The economists, who include Paul Volcker, the former head of the US central bank, Stanley Fischer, a former IMF managing director, the Nobel laureate Professor Robert Mundell and Lord Kingsdown, made their declaration before Mr Brown's own announcement about the result of the five tests, expected within three weeks.
"With only days to go until the Government announces the results of [the] tests, it is clear that not only is the economic evidence overwhelmingly in favour of euro entry, so is the opinion of the economics profession," said Phillippe Legrain, chief economist of the lobby group Britain in Europe (BiE) group, which published the list of pro-euro economists.
The list was reminiscent of the letter to The Times in 1981 denouncing the monetarist policies of Margaret Thatcher's government.
The call is echoed by Martin Weale, head of the National Institute for Economic and Social Research think tank, who, in today's Independent, says membership of the euro would eliminate swings in exchange and interest rates. Mr Weale says: "Joining the euro area will provide a more stable environment and one in which the UK should be able to compete effectively with the other European economies."
The appeal to Mr Brown, by 330 economists, was accompanied by the announcement by BiE of the launch of an Economic Council of Great Britain, to demonstrate the weight of economic support for British entry and provide a group of experts to argue the case.
Armed with a body of support including former heads of the Bank of England, the United States Federal Reserve and the International Monetary Fund, Mr Legrain insisted that a negative assessment of the five tests would be greeted "with scepticism, even disbelief" by economists. "Short-term political considerations must not be allowed to take precedence over the overwhelming economic case for euro entry," he added.
His economic council will be chaired by Professor Lord Layard of the London School of Economics. It includes Lord Kingsdown, who as Robin Leigh-Pemberton was Bank of England governor from 1983 to 1993. Other members will be Willem Buiter, a recent member of the Bank's rate-setting committee, and Andrew Crockett, outgoing head of the central bankers' bank, the Bank for International Settlements.

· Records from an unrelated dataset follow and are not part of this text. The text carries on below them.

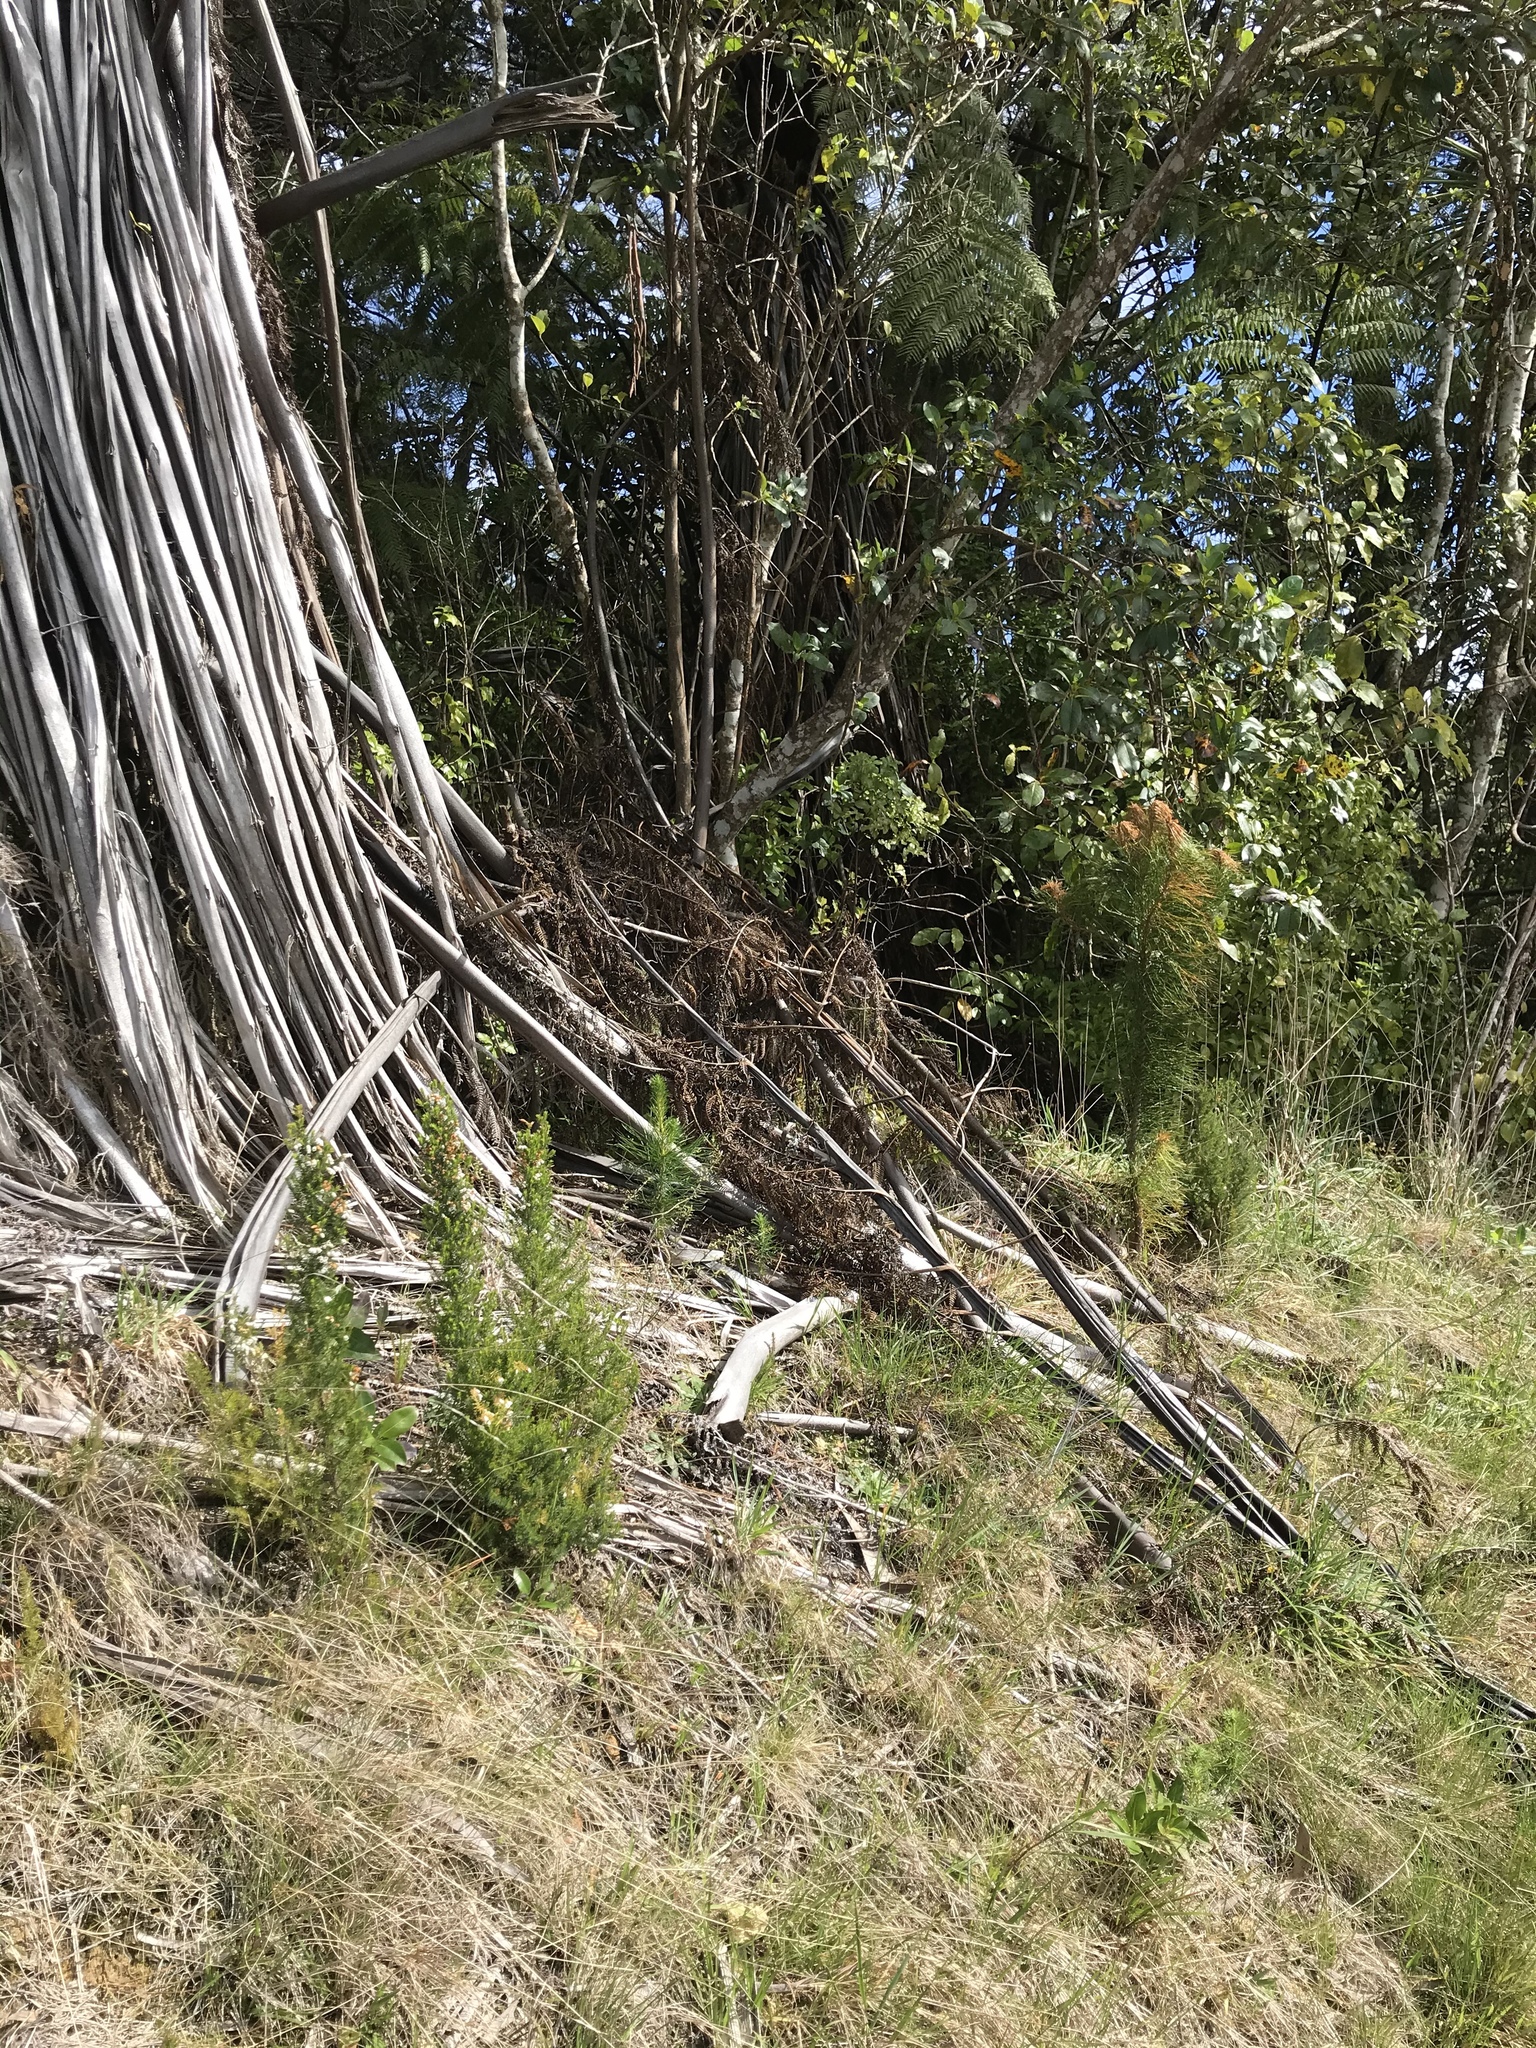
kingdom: Plantae
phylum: Tracheophyta
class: Pinopsida
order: Pinales
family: Pinaceae
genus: Pinus
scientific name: Pinus radiata
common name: Monterey pine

Patrick Minford, a Eurosceptic former adviser to the Conservatives, played down the significance of the famous 1981 letter. "That letter was signed by 364 economists and they turned out to be totally wrong," he said.
Mr Brown also re-entered the debate on the euro yesterday to dismiss claims that disagreements between Britain and some European partners over the war in Iraq would affect the decision.
"It should neither be made on short-term considerations based on foreign policy or based on other events that have happened this year," he said. "It should be made on a long-term assessment of the national economic interest."
Earlier this week BiE published a report commissioned from independent economists showing that the UK economy would suffer from postponement of entry.